- _TEXT BLOCK_:
------------------------
# I fell in love this morning



## Aimee'smom (Nov 24, 2013)

and they are lined in cashmere!

http://www.tanisfiberarts.com/products/sweet-nectar-mitten-kit


----------



## Nana Doreen (Sep 16, 2013)

Do like a bit of cashmere!! :-D


----------



## crafterwantabe (Feb 26, 2013)

Ooooooooooooo. Love these!!!!


----------



## cableaway (Aug 1, 2013)

Wonderful


----------



## run4fittness (May 22, 2011)

those are beautiful!


----------



## jojo111 (Aug 2, 2014)

Ooh, they are so pretty!


----------



## Hummingbird Haven (Oct 7, 2011)

Love it!


----------



## brims (May 15, 2012)

Wow those are something.


----------



## moke (Oct 8, 2011)

love the hummingbird and the flower idea!


----------



## Darjeeling18 (Dec 24, 2013)

How could you choose which colors??? Beautiful, all of them.


----------



## knitnanny (Feb 28, 2012)

They could be my Christmas present!!


----------



## Medieval Reenactor (Sep 3, 2013)

Oh, yea. Want, want, want!


----------



## Hannelore (Oct 26, 2011)

Beautiful!


----------



## Woodsywife (Mar 9, 2014)

If only I could do those.


----------
------------------------
- _PROVIDED MATERIAL_:
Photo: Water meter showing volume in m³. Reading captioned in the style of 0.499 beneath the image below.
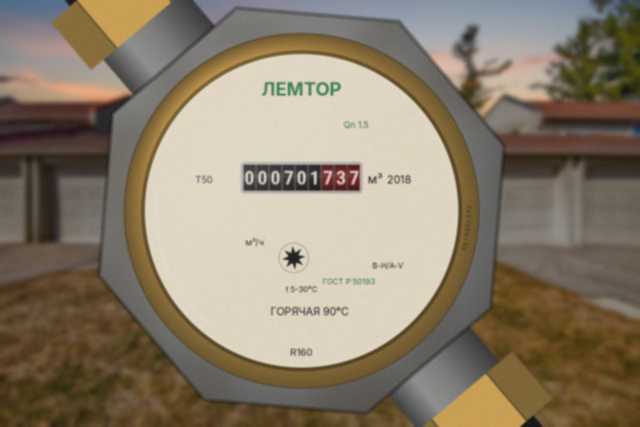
------------------------
- _TASKS AND EXERCISES_:
A) From the mitten thread above, set down the stretch from "## moke (Oct" through "all of them.".
B) Answer these about the mitten thread above, one per line:
(i) What does the first post say the mittens are lined in?
(ii) Which member wrote that the mittens could be a Christmas present?
(iii) According to moke, what idea is loved?

- _RESULTS FOR EACH TASK_:
A)
## moke (Oct 8, 2011)

love the hummingbird and the flower idea!


----------



## Darjeeling18 (Dec 24, 2013)

How could you choose which colors??? Beautiful, all of them.

B)
(i) Cashmere.
(ii) knitnanny.
(iii) The hummingbird and the flower idea.